Let f(x) be a quadratic polynomial such that f(-4)=-22, f(-1)=2, and f(2)=-1. Let g(x)=f(x)^16. Find the sum of the coefficients of the terms ing(x) that have even degree. (For example, the sum of the coefficients of the terms in -5x^3+4+11x-5 that have even degree is (4)+(-5)=-1.)
I figured out that f(x)=-1.5x^2+0.5x+4, but I'm not sure how to solve the problem from there.
The sum of the coefficients is clearly (2^16 + (-1)^16)/2.= (2^16 + 1)/2.

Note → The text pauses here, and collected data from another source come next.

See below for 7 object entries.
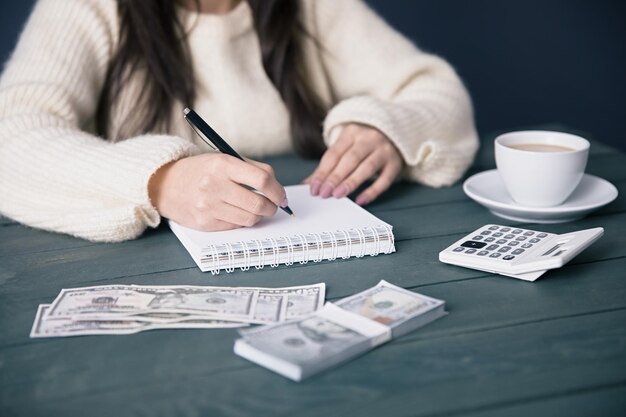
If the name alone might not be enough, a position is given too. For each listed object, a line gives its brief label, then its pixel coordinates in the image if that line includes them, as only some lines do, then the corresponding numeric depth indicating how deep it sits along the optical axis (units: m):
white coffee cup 0.97
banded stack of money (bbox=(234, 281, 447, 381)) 0.63
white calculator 0.80
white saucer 0.98
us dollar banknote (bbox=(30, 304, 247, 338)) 0.71
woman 0.99
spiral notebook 0.86
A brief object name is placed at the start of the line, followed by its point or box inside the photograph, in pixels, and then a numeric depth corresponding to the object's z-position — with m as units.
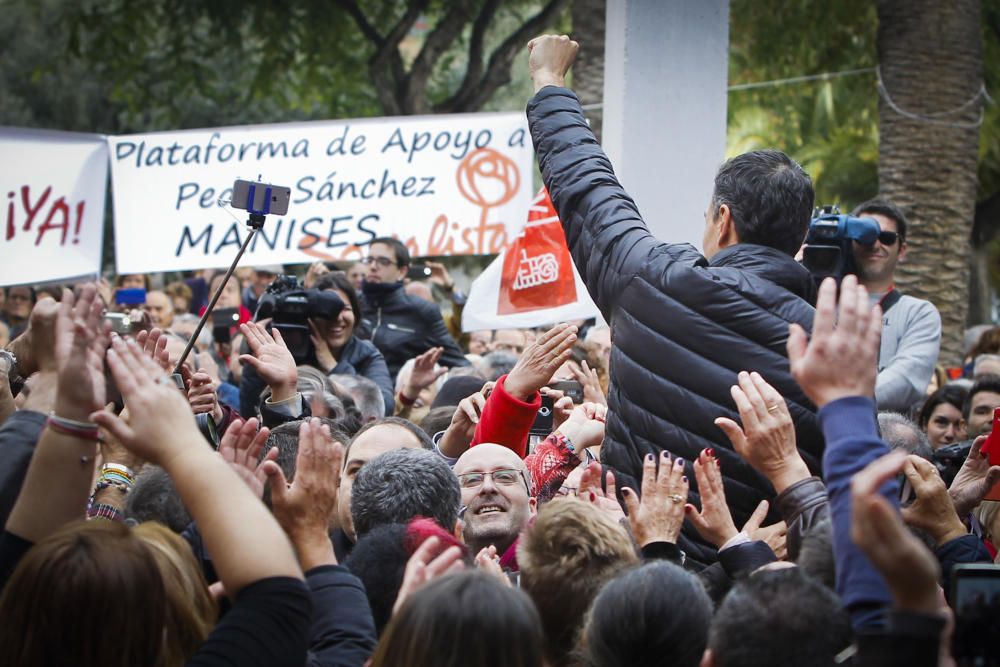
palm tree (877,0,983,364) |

Consider g(1) = f(1)^16 This will consist of the sum of the even degree coefficients and the sum of odd degree coefficients.. Now consider g(-1) = f(-1)^16. This will consist of the sum of the even degree coefficients and the negative of the sum of the odd degree coefficients. Add g(1) and g(-1). This will eliminate the odd degree coefficients, but will leave twice the sum of the even degree coefficients. Hence to get the sum of the even degree coefficients you need:
(g(1) + g(-1))/2 or (f(1)^16 + f(-1)^16)/2
Thanks very much Alan,
It took me a while to work out what you were saying but I have it all sorted now.
I never would have thought to do that!
Have you worked it out mathmathj28?
If so what answer did you finally get?
Thank you so much for the help Alan!! I didn't think of doing that before but I understand why that is helpful now.
If my work is correct, the sum of the coefficients of the terms in g(x) that have even degree is 21,556,128.5
Thanks again for helping me solve this!